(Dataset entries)
══════
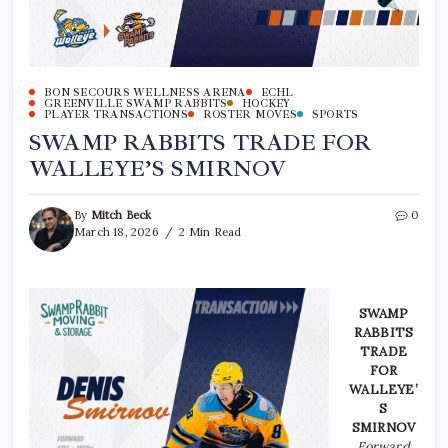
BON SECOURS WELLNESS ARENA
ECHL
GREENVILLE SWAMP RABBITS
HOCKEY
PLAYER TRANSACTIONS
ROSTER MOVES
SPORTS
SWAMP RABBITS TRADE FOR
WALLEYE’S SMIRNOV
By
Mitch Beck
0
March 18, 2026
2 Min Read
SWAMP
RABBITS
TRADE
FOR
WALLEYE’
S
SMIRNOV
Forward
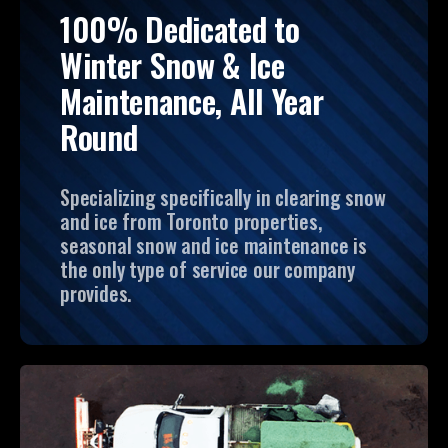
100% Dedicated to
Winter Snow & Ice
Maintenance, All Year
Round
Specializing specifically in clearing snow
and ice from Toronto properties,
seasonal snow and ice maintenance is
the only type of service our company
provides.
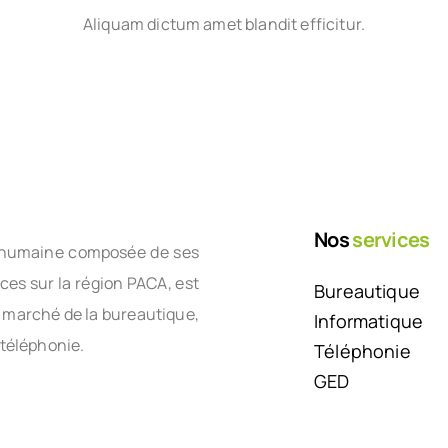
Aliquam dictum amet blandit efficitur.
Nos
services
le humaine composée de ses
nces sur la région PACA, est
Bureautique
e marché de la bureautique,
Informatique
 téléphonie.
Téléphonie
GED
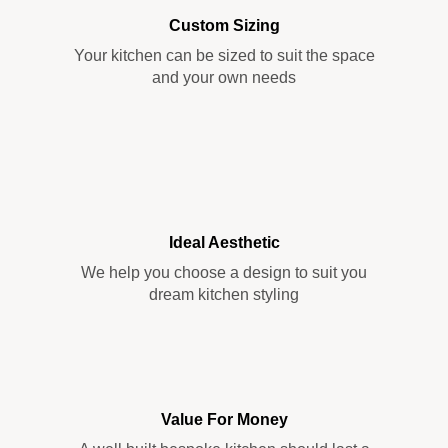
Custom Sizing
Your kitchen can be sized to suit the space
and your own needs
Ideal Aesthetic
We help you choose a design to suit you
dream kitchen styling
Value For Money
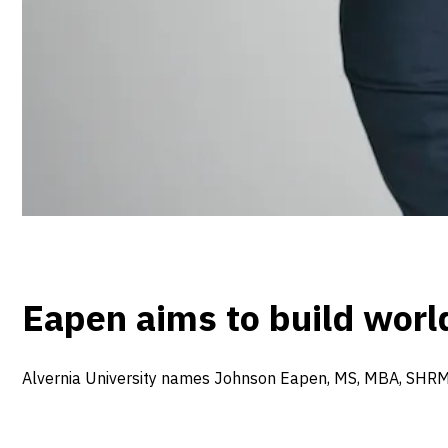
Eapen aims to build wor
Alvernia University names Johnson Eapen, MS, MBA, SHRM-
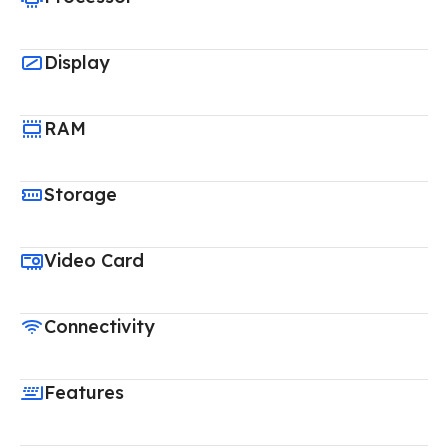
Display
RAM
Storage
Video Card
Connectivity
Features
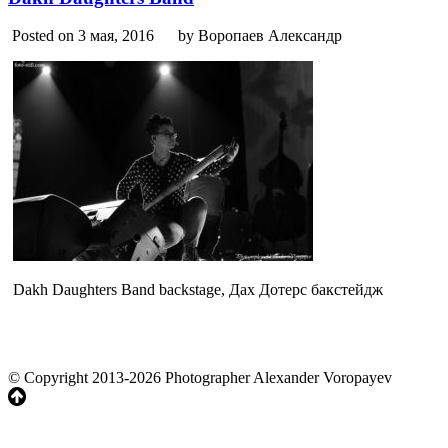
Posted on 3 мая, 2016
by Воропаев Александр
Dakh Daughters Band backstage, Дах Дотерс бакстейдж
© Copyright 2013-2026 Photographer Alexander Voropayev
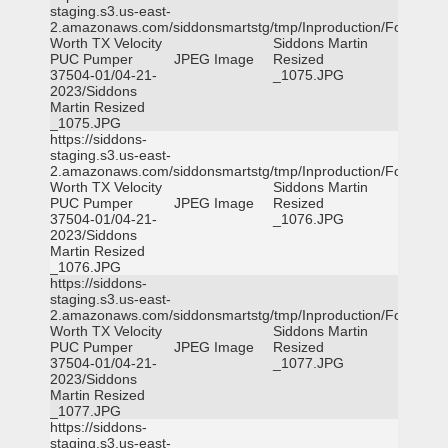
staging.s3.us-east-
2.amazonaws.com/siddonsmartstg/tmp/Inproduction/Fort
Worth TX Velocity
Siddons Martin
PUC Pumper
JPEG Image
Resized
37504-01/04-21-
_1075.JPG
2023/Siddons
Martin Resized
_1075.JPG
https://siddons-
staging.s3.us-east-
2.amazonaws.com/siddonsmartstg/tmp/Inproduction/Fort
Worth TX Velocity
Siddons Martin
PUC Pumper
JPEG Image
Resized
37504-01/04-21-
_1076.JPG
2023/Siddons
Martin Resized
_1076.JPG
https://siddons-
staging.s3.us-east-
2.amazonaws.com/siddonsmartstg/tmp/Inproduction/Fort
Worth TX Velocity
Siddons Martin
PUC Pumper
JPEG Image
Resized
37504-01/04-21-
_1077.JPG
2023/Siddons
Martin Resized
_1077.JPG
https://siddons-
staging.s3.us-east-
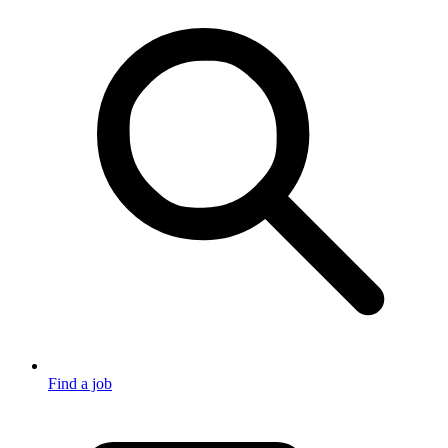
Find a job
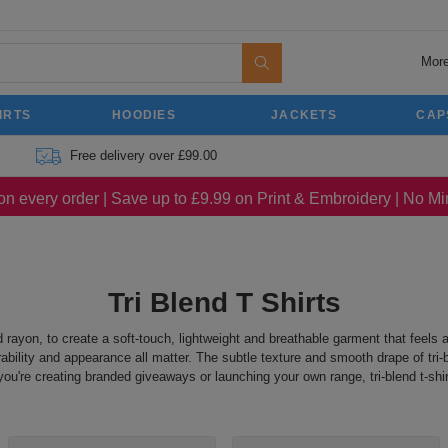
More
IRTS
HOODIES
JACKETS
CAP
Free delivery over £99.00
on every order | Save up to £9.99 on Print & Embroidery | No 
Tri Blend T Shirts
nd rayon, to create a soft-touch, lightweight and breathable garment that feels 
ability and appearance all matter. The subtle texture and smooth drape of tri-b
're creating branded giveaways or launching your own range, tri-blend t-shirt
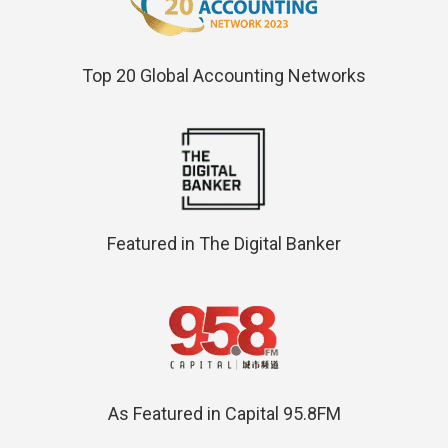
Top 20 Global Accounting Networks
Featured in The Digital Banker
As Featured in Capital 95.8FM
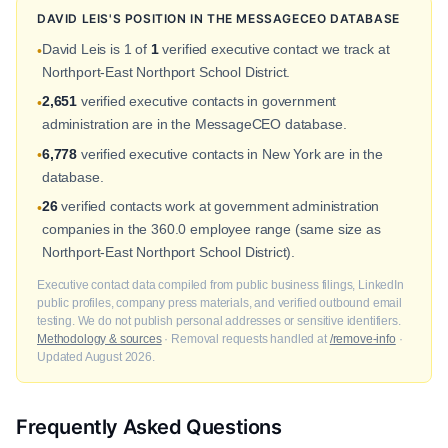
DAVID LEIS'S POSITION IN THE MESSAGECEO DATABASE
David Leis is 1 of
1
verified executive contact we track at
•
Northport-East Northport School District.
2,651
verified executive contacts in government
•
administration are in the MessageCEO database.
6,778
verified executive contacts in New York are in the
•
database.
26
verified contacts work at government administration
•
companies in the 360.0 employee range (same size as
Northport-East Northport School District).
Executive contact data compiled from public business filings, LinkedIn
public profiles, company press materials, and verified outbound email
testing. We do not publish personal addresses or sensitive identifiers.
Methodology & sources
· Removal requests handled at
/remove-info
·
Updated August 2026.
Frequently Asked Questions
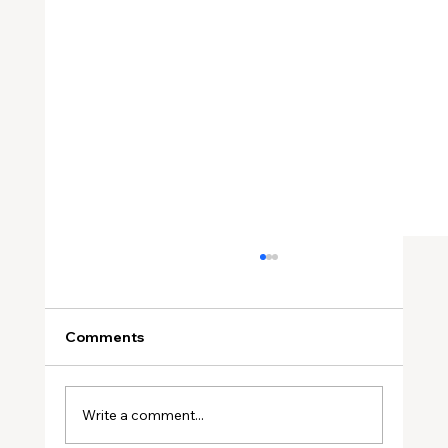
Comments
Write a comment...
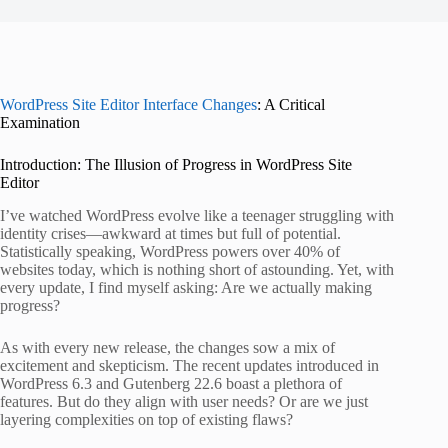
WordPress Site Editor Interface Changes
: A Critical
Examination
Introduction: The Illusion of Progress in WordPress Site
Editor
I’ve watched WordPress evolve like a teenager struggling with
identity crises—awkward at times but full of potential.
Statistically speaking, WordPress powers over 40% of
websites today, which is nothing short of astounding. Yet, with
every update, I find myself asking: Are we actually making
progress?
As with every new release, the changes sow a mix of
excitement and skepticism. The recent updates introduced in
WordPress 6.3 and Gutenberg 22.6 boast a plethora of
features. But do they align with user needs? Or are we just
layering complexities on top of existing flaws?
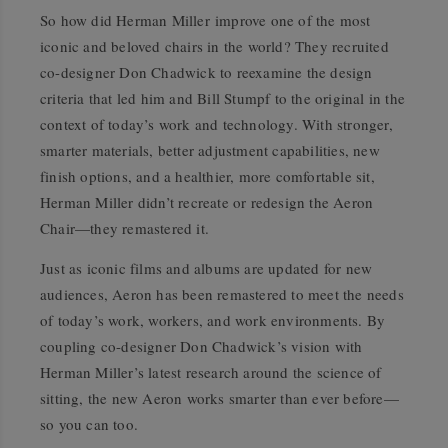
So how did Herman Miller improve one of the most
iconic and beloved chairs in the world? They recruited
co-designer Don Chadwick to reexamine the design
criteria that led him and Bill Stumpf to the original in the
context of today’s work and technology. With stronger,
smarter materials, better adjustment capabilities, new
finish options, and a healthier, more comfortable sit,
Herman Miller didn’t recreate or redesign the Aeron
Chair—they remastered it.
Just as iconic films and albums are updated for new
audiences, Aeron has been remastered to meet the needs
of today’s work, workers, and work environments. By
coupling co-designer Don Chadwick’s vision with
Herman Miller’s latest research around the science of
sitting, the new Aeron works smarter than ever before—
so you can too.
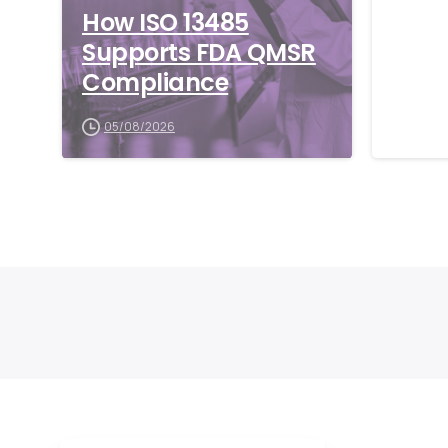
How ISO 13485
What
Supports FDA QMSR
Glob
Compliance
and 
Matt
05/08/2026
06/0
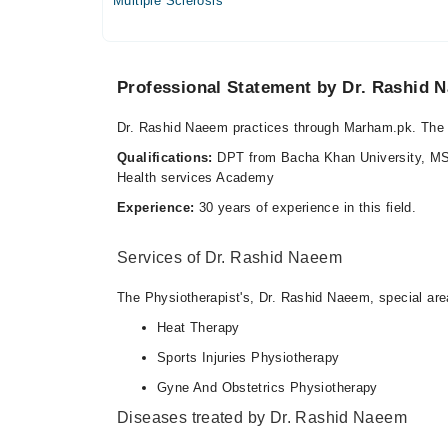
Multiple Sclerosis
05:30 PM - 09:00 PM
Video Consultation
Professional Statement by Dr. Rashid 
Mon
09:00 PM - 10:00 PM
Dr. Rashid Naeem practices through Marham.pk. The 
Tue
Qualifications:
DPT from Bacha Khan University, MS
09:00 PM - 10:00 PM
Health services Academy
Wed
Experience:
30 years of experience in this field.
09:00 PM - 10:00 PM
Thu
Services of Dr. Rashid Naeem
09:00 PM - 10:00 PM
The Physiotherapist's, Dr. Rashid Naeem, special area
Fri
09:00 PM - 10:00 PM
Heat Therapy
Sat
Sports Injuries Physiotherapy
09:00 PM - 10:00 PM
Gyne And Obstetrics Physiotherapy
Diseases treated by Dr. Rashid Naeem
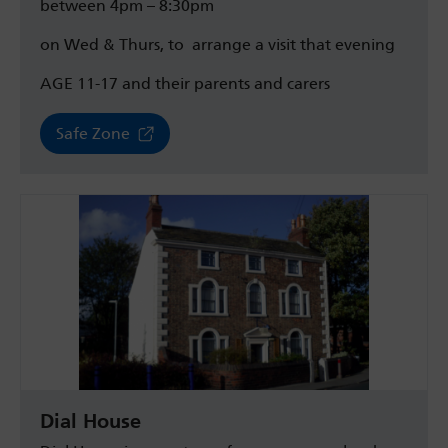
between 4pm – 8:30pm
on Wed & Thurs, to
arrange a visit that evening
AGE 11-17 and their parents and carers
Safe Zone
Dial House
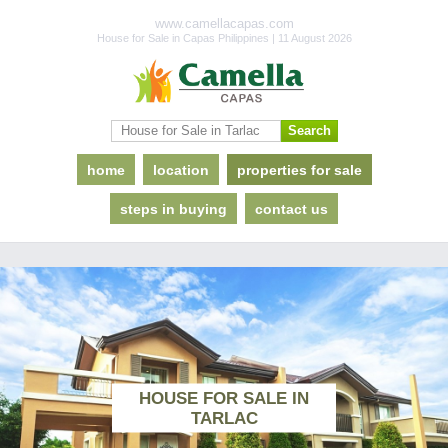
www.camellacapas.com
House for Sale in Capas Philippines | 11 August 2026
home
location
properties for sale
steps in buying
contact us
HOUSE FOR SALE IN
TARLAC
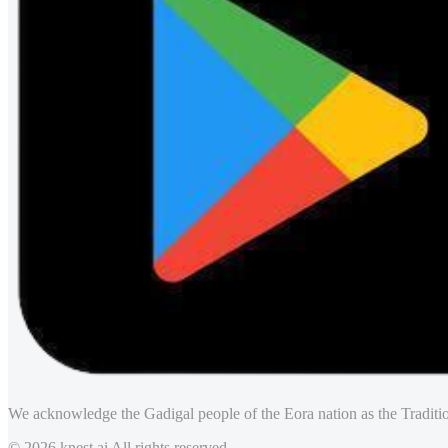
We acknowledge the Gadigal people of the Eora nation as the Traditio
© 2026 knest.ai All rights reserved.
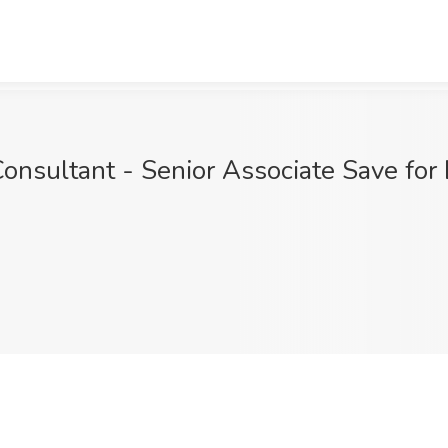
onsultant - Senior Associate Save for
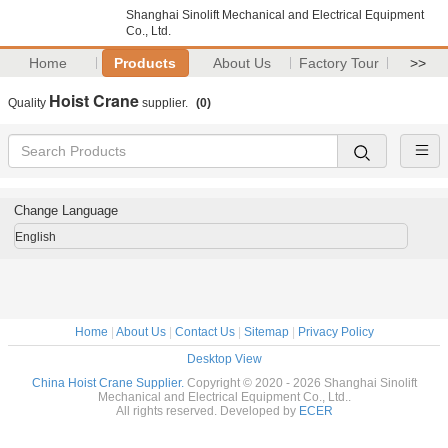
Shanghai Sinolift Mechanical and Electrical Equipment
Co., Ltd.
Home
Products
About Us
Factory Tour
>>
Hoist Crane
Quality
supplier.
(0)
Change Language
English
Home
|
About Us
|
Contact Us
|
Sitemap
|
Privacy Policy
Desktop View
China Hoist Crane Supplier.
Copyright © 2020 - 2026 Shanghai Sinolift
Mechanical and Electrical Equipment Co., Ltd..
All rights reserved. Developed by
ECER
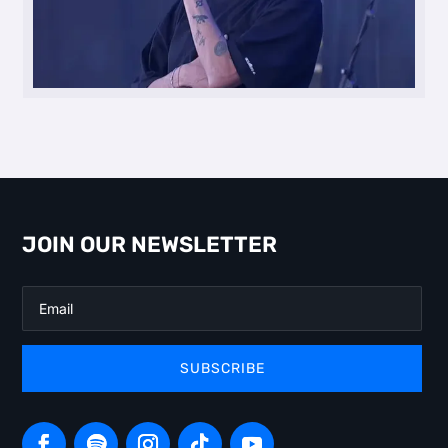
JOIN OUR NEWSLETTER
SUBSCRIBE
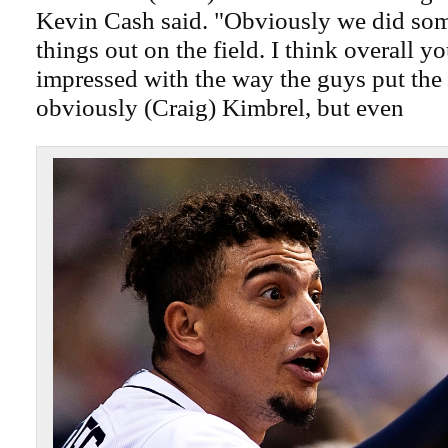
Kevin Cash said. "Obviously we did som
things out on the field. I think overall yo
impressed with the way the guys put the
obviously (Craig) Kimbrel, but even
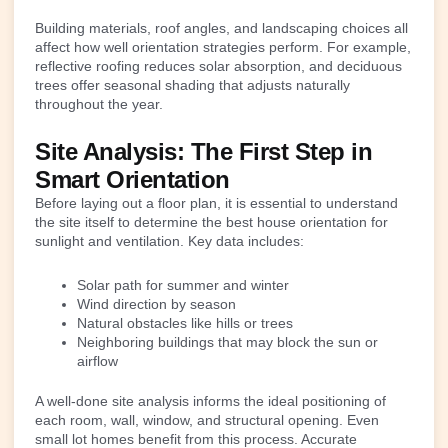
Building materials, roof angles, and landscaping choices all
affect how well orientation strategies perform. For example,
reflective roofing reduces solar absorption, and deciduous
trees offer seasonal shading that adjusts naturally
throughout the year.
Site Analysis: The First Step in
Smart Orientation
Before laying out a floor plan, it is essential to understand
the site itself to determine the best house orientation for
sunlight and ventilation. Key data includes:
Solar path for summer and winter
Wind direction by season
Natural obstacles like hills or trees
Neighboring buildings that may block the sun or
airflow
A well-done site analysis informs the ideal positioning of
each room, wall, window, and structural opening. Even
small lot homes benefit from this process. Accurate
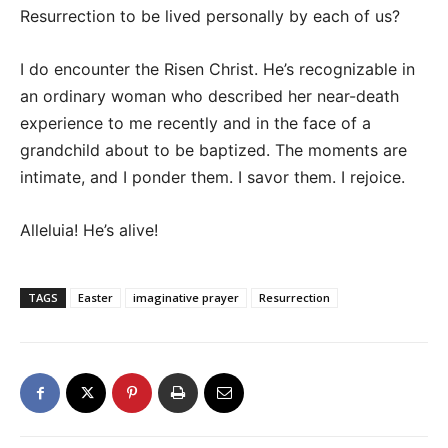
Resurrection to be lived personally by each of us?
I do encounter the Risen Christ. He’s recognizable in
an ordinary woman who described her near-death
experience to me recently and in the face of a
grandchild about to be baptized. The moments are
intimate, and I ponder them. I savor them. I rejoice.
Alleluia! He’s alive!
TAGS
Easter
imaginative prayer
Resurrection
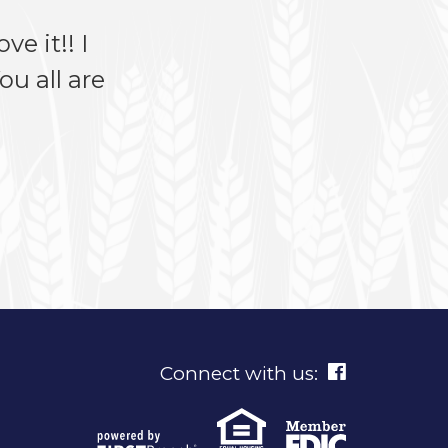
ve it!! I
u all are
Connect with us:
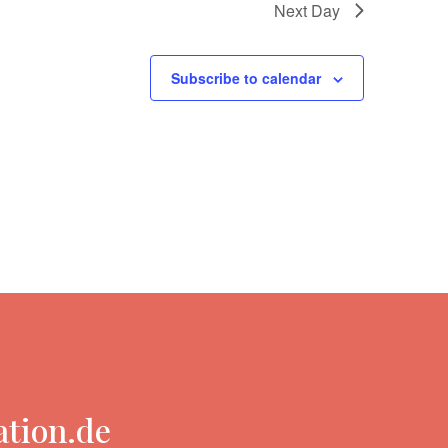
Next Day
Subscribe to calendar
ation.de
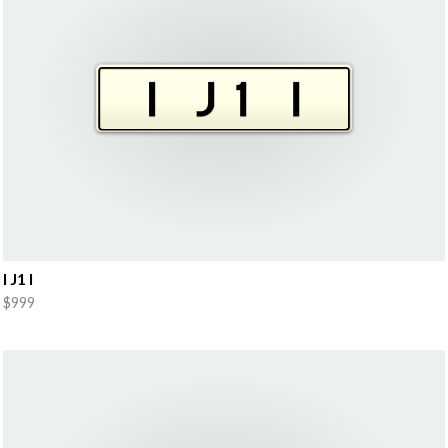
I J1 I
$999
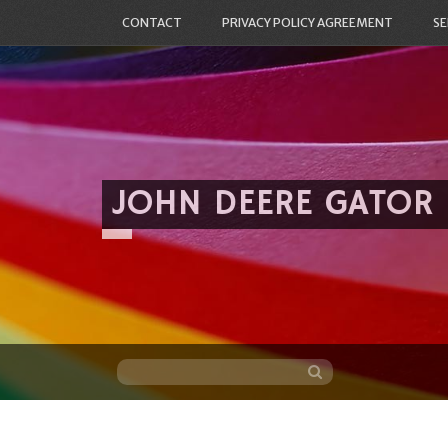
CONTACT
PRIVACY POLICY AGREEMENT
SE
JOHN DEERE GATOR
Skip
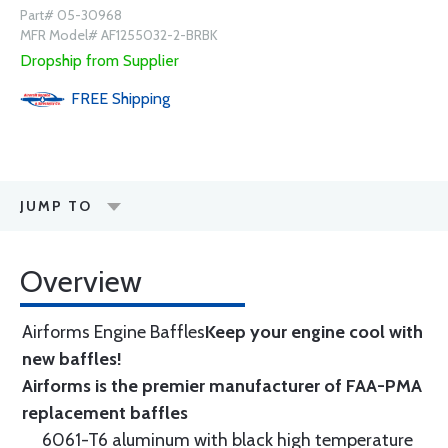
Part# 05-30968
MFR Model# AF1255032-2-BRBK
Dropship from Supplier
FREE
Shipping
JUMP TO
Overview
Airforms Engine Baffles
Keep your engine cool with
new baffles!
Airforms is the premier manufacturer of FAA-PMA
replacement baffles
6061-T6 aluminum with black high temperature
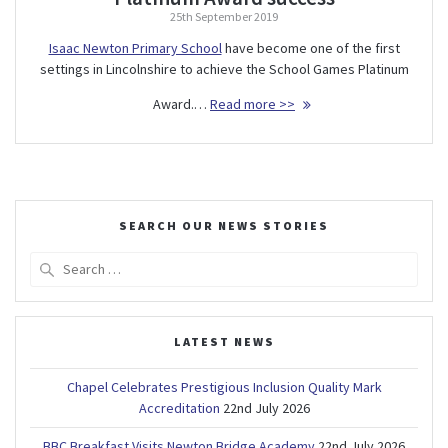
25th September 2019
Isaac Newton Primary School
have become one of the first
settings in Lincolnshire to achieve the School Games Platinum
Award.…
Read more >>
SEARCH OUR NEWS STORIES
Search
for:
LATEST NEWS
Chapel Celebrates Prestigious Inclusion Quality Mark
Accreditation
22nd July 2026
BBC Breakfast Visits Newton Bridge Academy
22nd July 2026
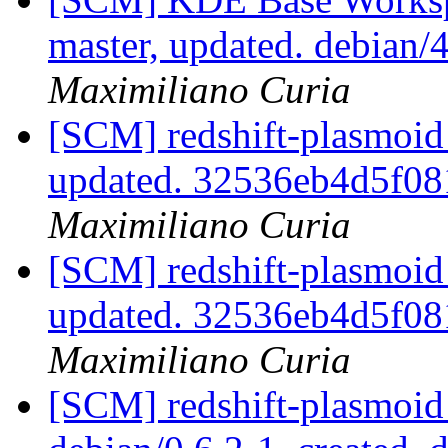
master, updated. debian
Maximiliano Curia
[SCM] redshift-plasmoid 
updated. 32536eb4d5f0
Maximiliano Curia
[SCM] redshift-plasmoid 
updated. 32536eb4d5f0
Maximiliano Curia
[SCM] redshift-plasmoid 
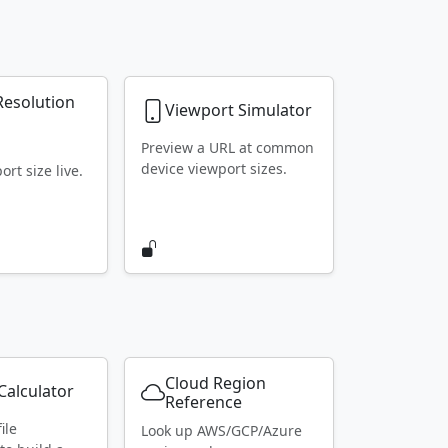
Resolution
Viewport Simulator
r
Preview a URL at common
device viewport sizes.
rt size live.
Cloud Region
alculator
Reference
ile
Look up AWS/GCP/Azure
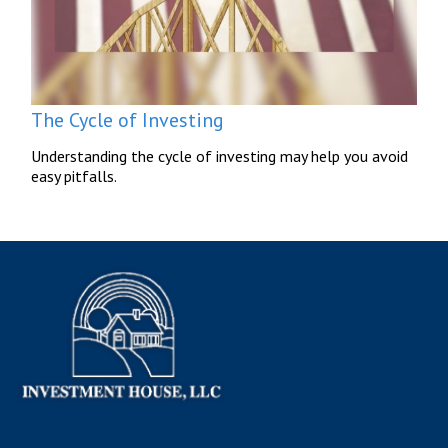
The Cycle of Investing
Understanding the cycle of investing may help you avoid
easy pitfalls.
══════
Problem description
Starting at the first line of the data, set down each line exactly until you have copied the line with "Custom Sizing", but leave the pictures out.

Exercise result
BON SECOURS WELLNESS ARENA
ECHL
GREENVILLE SWAMP RABBITS
HOCKEY
PLAYER TRANSACTIONS
ROSTER MOVES
SPORTS
SWAMP RABBITS TRADE FOR
WALLEYE’S SMIRNOV
By
Mitch Beck
0
March 18, 2026
2 Min Read
SWAMP
RABBITS
TRADE
FOR
WALLEYE’
S
SMIRNOV
Forward
100% Dedicated to
Winter Snow & Ice
Maintenance, All Year
Round
Specializing specifically in clearing snow
and ice from Toronto properties,
seasonal snow and ice maintenance is
the only type of service our company
provides.
Aliquam dictum amet blandit efficitur.
Nos
services
le humaine composée de ses
nces sur la région PACA, est
Bureautique
e marché de la bureautique,
Informatique
 téléphonie.
Téléphonie
GED
Custom Sizing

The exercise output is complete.